JLR disputed Archer’s claims lowering the idle speed will mean that the cars will be trickier to drive. “The reduction in idle speed is not going to introduce any drivability concerns,” the company said in a statement. “The engine management system ensures that all of the required anti-stall devices are employed to mitigate any drive take-up engine rev deficiency.”
Archer said the rise in AdBlue consumption is likely to be related to the fact that JLR will reduce the amount of exhaust returning into the cylinder via the exhaust gas recirculation (EGR) valve, which helps limit NOx but also increases fuel consumption. The reduced effectiveness of the EGR to reduce NOx. means the car’s SCR filter has to work harder and will consume more AdBlue. JLR declined to offer an explanation as to why the cars will use more AdBlue.
JLR’s recall highlights the shortcomings of the outgoing NEDC tests, which organizations such as T&E have long criticized for being too easy to game. NEDC tests were replaced September by the WLTP standard that aims to make the tests more reflective of real-world use.
A 2014 report from the International Council on Clean Transportation (ICCT) showed that the gap between NEDC laboratory figures and those achieved in independent real-world tests soared from 8 percent to 31 percent between 2001 and 2013.
In 2015, a test carried about by Germany’s Ministry of Transport following the discovery of Volkswagen Group’s NOx cheating, also revealed many cars from a variety of automakers were emitting far more CO2 in lab conditions than they were officially rated as producing.
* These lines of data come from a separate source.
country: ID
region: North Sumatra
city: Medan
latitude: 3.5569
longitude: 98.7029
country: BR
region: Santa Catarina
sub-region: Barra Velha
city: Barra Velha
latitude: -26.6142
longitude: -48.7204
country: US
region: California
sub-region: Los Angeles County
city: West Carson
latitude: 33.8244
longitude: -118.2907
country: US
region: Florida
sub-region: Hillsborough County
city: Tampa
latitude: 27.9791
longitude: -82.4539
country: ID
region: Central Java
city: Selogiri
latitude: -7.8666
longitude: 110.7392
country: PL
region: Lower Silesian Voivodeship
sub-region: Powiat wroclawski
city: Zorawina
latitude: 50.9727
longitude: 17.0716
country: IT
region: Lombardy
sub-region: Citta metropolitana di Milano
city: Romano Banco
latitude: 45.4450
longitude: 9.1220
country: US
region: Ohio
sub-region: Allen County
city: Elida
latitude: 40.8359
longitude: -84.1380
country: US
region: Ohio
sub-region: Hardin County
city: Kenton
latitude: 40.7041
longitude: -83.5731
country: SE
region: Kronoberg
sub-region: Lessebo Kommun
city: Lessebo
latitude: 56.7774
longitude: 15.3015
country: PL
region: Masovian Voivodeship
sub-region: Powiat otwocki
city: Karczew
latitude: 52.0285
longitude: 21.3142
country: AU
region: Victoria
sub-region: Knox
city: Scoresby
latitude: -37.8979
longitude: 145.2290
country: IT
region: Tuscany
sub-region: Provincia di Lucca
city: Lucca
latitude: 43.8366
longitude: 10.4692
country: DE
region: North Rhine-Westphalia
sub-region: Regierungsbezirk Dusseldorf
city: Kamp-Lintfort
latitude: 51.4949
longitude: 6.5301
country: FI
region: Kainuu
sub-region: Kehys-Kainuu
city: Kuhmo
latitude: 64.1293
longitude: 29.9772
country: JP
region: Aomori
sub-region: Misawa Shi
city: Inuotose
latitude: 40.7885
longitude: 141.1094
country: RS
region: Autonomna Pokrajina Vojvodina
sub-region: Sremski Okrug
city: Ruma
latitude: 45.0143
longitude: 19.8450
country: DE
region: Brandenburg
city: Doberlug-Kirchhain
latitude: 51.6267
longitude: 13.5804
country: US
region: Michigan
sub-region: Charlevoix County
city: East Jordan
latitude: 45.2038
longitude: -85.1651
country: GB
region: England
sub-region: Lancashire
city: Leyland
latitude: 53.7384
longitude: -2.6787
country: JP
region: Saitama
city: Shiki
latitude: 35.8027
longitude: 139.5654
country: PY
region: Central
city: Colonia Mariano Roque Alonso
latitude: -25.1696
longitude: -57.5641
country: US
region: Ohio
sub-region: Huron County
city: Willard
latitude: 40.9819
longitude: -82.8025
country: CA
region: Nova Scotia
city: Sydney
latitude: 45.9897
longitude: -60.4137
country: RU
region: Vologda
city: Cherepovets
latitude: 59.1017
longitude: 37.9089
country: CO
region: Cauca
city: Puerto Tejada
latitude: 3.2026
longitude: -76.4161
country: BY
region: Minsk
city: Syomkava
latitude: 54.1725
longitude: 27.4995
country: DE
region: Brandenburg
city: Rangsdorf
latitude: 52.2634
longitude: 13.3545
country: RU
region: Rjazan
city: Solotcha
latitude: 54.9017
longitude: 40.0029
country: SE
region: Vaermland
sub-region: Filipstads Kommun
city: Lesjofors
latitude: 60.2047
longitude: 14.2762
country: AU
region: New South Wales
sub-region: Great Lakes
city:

Leaked results published by Der Spiegel showed the lab tests conducted on cars without the knowledge of the automaker were producing up to 36 percent more CO2.
The exposure of JLR’s higher CO2 emissions and the subsequent recall orchestrated by the UK’s VCA test authority shows that countries are taking testing discrepancies much more seriously, Archer said. “Since dieselgate there have been more check tests by type approval authorities to check it’s in line with official results,” he told Automotive News Europe.
JLR’s move to return the cars to their official recorded figures means the company is expected to avoid fines or lawsuits related to the fact that customers were sold cars that emitted more fuel than advertised, and that governments were missing out on higher tax income because the higher CO2 moved the cars into higher tax thresholds.
“It would be much easier to change the CO2 value, but if they would admit the original CO2 figures were wrong then drivers could claim compensation for that,” Archer said.